Ineffective Communication

Filed under: John Morgan's Blog — John Morgan @ 6:29 am

C765917 m

The Grasshopper defined “Ineffective Communication” for me the other day: “Asking questions you’re not invested in.

After I forgave him for ending a sentence in a preposition, I began to inspect how often I ask without investment. What I found was that each time I did, I was not reaching the person.

“How are you doing in school?” That could be near the top of the list unless you’re a guidance counselor. If you said nothing, you’d communicate more than you do with that kind of question.

“How was your day?” is also quite disingenuous. If that’s as curious as you are about someone, you’re just asking to ask.

Have genuine curiosity when you ask a question and you will reach the person more often than not. And ask with specificity. “I know you had a meeting with the doctor today. What did she say about your shoulder?”

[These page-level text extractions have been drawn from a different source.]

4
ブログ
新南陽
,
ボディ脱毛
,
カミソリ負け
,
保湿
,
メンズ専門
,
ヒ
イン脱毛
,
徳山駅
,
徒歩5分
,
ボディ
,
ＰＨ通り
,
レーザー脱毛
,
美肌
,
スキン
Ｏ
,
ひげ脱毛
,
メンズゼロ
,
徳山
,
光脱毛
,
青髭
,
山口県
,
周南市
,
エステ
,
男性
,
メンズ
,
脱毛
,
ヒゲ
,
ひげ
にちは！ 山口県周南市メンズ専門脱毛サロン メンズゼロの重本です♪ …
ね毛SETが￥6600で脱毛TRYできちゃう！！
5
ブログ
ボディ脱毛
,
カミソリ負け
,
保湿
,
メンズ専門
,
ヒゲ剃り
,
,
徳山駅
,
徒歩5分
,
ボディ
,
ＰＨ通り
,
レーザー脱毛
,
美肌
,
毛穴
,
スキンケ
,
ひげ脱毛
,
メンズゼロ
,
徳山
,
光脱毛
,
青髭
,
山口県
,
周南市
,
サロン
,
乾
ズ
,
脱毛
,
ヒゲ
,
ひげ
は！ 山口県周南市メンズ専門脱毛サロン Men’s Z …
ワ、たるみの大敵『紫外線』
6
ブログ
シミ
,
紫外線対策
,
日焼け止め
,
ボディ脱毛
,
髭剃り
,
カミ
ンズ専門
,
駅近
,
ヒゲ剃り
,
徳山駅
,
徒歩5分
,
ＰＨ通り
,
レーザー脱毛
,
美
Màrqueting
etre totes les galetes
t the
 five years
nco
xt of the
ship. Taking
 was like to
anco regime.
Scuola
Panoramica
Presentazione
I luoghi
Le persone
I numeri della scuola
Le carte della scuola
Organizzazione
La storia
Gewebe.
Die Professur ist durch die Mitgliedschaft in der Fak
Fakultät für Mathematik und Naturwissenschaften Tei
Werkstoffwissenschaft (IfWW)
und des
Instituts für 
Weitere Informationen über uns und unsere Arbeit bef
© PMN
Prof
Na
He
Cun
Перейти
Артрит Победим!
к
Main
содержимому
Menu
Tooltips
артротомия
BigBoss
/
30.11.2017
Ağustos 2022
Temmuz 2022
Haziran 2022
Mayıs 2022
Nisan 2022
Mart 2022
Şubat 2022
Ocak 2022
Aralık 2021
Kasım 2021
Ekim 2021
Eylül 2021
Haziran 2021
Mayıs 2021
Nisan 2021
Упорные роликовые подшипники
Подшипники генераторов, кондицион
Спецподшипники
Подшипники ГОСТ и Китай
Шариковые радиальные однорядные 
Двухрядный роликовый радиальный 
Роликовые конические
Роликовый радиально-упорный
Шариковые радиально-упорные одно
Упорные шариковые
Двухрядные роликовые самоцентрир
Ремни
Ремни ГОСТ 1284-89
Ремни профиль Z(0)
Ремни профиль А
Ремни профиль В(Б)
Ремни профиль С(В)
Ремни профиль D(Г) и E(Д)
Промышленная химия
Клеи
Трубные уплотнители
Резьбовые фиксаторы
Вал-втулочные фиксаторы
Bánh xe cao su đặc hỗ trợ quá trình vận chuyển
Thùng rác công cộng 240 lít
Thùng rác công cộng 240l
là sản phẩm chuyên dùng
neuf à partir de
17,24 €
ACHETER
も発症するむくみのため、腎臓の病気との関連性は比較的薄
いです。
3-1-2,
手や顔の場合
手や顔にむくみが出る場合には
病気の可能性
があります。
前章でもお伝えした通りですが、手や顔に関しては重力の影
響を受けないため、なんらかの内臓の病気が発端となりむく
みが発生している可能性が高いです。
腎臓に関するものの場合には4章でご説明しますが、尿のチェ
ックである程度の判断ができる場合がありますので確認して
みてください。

I wrote a blog post in 2009 titled “Small Talk” which approaches the topic from a different angle. The opening sentence from the post is worth restating: “It seems as though it’s the currency of connection but, in the long haul, it’s Monopoly money – Small Talk.”

We need to play a much bigger game if we wish to reach another person.

It begins with investing yourself in a question. Have a stake in the interaction and you’re more likely to get a dividend.

Without investment, you’ll remain a poor communicator.